Japan’s wartime past, UN seat bid flayed • Japan lodges formal protest

Agence France Presse

Beijing, April 9:

More than 1,000 anti-Japanese protesters hurled rocks and bottles and shouted abuse at the residence of the Japanese ambassador to Beijing as part of protests condemning Japan for its handling of its wartime past and Tokyo’s bid for a permanent seat on the United Nations Security Council.

Japan lodged a formal protest against China’s handling of violent demonstrations at the Japanese Embassy in Beijing, demanding assurances of security and safety of the building and the Japanese citizens there, an official said. Japanese Vice Foreign Minister Shotaro Yachi said the anti-Japanese protests were “extremely regrettable”. Protesters in Beijing also attacked a Japanese restaurant. A cordon of riot police belonging to China’s elite People’s Armed Police appeared to be trying to maintain order, but did not attempt to stop demonstrators from raining rocks and bottles down on the compound in northeastern Beijing. Regular police appeared to be trying to control the number of protesters getting into the access road up to the residence, while the main thoroughfare was gridlocked as cars could not get by the marchers who continued to arrive. Protesters shouted “Down with Japan” ,”Oppose a permanent seat for Japan on the UN Security Council,” and “Boycott Japanese Goods,” as they intermittently broke into a rowdy version of China’s national anthem. After smashing all the lamps around the residence compound, protesters went to a nearby construction site, taking bricks and other projectiles to begin bombarding the residence anew.

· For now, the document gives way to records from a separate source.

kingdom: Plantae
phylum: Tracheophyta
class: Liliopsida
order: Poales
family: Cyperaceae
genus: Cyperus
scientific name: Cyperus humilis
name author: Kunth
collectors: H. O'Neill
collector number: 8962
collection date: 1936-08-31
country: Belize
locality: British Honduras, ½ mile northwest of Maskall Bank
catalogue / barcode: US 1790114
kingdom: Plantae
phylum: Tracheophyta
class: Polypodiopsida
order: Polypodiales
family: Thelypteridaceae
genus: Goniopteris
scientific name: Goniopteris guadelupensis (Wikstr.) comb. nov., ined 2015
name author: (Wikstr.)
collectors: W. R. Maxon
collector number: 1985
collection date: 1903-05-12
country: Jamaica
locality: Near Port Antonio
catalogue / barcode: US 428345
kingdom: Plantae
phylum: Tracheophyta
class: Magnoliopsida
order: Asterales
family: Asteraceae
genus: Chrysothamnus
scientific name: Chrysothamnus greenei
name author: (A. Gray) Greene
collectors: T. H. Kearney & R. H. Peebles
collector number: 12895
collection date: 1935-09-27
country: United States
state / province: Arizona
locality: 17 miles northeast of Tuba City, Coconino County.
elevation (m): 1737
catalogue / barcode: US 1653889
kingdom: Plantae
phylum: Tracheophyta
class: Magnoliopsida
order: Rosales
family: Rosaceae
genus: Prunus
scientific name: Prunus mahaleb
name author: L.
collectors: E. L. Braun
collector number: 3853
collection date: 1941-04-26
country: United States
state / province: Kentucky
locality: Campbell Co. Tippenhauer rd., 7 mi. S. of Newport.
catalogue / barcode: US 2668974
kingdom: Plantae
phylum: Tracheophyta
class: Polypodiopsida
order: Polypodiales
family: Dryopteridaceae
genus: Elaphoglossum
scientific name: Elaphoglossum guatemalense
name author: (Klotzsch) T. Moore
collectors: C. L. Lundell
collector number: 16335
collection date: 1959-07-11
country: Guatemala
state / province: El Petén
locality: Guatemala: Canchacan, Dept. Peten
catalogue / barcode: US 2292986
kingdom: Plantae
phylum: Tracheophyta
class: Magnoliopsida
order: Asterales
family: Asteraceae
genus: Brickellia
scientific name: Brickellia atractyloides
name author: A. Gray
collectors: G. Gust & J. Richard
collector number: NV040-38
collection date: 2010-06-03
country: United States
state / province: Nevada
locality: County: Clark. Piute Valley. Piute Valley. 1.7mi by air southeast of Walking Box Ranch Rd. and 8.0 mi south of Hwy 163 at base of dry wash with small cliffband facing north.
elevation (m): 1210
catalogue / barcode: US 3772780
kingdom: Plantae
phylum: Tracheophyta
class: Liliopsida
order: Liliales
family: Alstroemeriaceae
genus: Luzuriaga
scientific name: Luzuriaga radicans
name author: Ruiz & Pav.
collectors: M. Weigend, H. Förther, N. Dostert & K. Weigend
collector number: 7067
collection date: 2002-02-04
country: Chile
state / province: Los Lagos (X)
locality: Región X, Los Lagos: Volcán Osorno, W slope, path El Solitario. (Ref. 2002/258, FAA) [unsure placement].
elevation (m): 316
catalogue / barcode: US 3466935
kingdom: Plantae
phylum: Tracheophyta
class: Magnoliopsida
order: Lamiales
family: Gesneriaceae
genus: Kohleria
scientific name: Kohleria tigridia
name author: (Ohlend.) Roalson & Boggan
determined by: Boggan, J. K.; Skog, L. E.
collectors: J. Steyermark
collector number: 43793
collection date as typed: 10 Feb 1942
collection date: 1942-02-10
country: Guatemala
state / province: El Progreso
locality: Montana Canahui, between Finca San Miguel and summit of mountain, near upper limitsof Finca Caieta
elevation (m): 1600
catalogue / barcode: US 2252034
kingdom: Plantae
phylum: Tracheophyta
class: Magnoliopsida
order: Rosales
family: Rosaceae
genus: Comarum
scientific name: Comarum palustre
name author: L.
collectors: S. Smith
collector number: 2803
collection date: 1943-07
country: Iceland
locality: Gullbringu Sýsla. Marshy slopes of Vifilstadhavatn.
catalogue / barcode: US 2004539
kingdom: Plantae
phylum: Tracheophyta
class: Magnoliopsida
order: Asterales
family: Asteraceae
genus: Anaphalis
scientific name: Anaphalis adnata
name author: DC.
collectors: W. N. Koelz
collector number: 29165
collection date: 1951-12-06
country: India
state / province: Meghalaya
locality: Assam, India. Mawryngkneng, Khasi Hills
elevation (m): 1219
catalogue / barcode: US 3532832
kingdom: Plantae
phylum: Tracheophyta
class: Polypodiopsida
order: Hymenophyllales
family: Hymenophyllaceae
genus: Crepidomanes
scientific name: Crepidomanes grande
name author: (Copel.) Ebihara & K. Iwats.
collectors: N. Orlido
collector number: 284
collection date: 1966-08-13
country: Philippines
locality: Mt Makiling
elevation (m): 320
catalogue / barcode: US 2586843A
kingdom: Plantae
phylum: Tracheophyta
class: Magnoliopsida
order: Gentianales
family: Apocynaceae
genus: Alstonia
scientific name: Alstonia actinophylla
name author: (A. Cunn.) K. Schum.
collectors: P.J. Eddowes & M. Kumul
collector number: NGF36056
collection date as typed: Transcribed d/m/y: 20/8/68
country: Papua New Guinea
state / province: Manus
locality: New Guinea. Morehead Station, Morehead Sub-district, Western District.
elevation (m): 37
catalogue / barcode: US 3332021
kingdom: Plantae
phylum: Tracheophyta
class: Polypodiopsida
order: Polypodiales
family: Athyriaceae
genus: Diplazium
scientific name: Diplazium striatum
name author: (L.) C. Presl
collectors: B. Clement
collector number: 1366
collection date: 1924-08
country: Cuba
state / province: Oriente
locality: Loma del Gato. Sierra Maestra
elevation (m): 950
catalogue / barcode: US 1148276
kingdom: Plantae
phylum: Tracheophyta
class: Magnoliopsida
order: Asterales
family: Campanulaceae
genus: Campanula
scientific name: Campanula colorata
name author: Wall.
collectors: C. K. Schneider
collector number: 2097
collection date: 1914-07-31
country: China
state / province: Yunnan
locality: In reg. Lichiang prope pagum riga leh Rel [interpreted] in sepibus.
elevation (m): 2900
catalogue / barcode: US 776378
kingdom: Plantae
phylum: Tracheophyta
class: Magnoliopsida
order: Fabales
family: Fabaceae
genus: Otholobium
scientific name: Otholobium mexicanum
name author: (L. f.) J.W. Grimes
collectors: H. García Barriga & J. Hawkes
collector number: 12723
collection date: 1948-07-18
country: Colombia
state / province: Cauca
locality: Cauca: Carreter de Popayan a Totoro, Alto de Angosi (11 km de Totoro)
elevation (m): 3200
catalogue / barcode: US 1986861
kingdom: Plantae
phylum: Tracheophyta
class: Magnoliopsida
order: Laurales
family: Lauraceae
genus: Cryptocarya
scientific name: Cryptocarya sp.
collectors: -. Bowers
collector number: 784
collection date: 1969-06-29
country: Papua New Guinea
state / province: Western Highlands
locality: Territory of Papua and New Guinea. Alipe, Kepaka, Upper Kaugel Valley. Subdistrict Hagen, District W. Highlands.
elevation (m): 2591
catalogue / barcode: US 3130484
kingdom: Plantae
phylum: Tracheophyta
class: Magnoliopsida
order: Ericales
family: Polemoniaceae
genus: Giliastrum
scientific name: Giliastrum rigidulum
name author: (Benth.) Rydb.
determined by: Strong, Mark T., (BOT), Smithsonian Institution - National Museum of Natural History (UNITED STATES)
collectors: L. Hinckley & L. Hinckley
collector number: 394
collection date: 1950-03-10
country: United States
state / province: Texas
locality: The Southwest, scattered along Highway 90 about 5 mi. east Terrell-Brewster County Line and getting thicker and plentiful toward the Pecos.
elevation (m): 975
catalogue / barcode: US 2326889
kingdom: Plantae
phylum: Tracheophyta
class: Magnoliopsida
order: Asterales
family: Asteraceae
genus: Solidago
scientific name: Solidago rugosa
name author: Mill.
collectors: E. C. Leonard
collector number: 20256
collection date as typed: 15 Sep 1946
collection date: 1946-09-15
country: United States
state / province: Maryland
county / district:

Japan ignited a fresh row with China on Tuesday by authorizing for school use a nationalist-written history textbook that Beijing says glosses over Japanese wartime atrocities. The Asian neighbours have increasingly been at loggerheads over Japan’s bloody World War II occupation of China and a dispute over scarce energy resources. Smaller rallies have erupted throughout China over Japan’s efforts to secure a permanent UN Security Council seat. Demonstrators have smashed the windows of Japanese businesses and demanded a boycott of Japanese goods. Up to 10,000 protesters brought traffic to a standstill in the capital’s Haidian district, and sometimes clashed with police as they marched around historic Beijing University and then headed into the heart of the city toward the Japanese Embassy. “I am Chinese, I love China,” Zhang Daili, a software engineer and a recent graduate of Beijing University, said. “This is a patriotic rally, if you are a patriot then you must oppose Japan,” said Daili. Yesterday, Japan’s embassy in Beijing issued a warning to Japanese nationals living in China to avoid the protests and to take precautionary measures to ensure personal safety.